• WHAT IS ASKED
Arrange the rows from the line with "Wrap output in" to the line with "Here is an image. Point", both included, as a JSON list of strings with one string per line and blank lines left out.

───── INFORMATION GIVEN

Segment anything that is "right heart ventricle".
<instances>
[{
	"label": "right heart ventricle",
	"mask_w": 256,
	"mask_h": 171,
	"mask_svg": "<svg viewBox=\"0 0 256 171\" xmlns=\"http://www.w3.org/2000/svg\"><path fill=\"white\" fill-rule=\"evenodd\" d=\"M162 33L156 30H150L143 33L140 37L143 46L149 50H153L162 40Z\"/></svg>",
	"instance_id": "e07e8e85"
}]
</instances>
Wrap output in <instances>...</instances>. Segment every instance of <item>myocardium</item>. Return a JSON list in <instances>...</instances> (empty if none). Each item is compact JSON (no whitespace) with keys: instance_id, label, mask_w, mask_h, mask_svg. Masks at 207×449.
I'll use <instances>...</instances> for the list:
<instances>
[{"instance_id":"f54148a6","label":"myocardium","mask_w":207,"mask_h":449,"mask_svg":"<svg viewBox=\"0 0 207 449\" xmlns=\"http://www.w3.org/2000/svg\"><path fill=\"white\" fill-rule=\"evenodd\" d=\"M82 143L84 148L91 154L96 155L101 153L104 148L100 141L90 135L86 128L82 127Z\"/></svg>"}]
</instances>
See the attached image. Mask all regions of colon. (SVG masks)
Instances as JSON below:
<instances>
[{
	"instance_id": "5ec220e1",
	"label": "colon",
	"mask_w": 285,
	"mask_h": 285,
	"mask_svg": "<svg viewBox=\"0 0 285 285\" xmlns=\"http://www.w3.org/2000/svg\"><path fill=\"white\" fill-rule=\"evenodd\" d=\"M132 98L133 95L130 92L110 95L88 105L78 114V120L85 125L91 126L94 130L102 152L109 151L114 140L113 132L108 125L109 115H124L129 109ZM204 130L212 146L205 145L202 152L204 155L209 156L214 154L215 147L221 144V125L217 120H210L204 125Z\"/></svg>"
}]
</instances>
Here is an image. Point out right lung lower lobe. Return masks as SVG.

──────────
───── INFORMATION GIVEN

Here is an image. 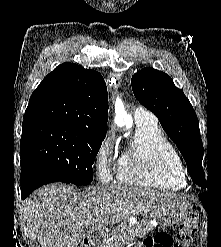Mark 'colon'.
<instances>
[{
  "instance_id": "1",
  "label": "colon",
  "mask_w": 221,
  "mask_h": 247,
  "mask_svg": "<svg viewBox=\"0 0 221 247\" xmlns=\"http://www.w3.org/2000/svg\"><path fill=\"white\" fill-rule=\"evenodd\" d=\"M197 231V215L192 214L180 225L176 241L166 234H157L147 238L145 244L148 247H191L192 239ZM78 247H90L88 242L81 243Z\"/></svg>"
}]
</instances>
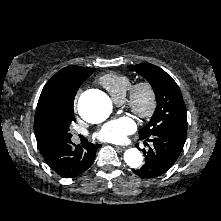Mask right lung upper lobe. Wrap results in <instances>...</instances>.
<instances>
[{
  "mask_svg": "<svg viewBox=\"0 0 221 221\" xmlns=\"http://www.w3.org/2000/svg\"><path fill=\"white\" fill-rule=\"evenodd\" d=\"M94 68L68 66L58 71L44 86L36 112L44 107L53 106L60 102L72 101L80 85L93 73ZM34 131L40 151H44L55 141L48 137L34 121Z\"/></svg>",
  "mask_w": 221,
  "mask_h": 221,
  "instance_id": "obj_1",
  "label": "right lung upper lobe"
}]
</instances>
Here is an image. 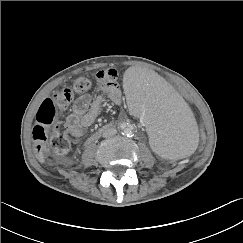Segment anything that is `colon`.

──────────

• EXERCISE RESPONSE
[
  "Wrap output in <instances>...</instances>. Segment every instance of <item>myocardium</item>. Return a JSON list in <instances>...</instances> (empty if none). Each item is compact JSON (no whitespace) with keys: instance_id, label, mask_w, mask_h, mask_svg. Masks at 207×449.",
  "I'll use <instances>...</instances> for the list:",
  "<instances>",
  "[{\"instance_id\":\"f54148a6\",\"label\":\"myocardium\",\"mask_w\":207,\"mask_h\":449,\"mask_svg\":\"<svg viewBox=\\\"0 0 207 449\\\" xmlns=\\\"http://www.w3.org/2000/svg\\\"><path fill=\\\"white\\\" fill-rule=\\\"evenodd\\\" d=\\\"M82 143L84 148L91 154L96 155L101 153L104 148L100 141L90 135L86 128L82 127Z\\\"/></svg>\"}]",
  "</instances>",
  "See the attached image. Mask all regions of colon. (SVG masks)",
  "Instances as JSON below:",
  "<instances>",
  "[{",
  "\t\"instance_id\": \"5ec220e1\",",
  "\t\"label\": \"colon\",",
  "\t\"mask_w\": 285,",
  "\t\"mask_h\": 285,",
  "\t\"mask_svg\": \"<svg viewBox=\\\"0 0 285 285\\\" xmlns=\\\"http://www.w3.org/2000/svg\\\"><path fill=\\\"white\\\" fill-rule=\\\"evenodd\\\" d=\\\"M132 98L133 95L130 92L110 95L88 105L78 114V120L85 125L91 126L94 130L102 152L109 151L114 140L113 132L108 125L109 115H124L129 109ZM204 130L212 146L205 145L202 152L204 155L209 156L214 154L215 147L221 144V125L217 120H210L204 125Z\\\"/></svg>\"",
  "}]",
  "</instances>",
  "Here is an image. Point out right lung lower lobe. Return masks as SVG."
]